» **What you should do**
Replace "series" with "data set" in the listing lines that begin at the line containing "Which box is" and stop after the line containing "Reading left to". Keep everything else unchanged.

» **Available data**
*** Block opens ***

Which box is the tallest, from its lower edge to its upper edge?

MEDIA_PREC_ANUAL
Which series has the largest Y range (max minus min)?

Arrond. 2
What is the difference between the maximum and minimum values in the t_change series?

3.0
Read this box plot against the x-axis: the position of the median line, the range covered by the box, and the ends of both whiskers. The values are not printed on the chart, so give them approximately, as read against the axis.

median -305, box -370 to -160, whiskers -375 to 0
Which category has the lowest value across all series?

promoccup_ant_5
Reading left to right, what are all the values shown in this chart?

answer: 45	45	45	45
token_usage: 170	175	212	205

*** Block closes ***
*** Block opens ***

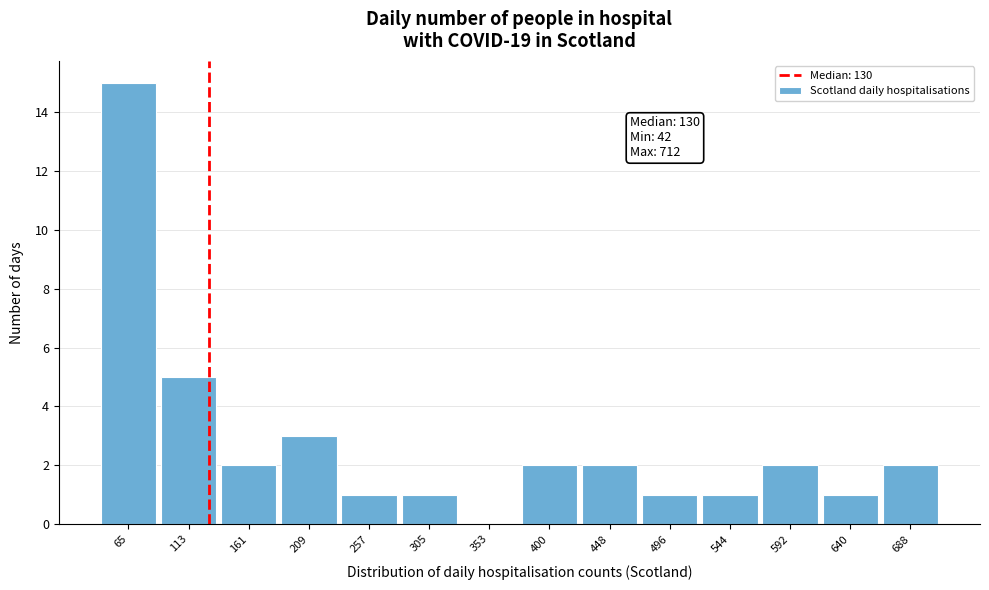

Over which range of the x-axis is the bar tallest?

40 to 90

*** Block closes ***

» **Answer section**
Which box is the tallest, from its lower edge to its upper edge?

MEDIA_PREC_ANUAL
Which data set has the largest Y range (max minus min)?

Arrond. 2
What is the difference between the maximum and minimum values in the t_change data set?

3.0
Read this box plot against the x-axis: the position of the median line, the range covered by the box, and the ends of both whiskers. The values are not printed on the chart, so give them approximately, as read against the axis.

median -305, box -370 to -160, whiskers -375 to 0
Which category has the lowest value across all data set?

promoccup_ant_5
Reading left to right, what are all the values shown in this chart?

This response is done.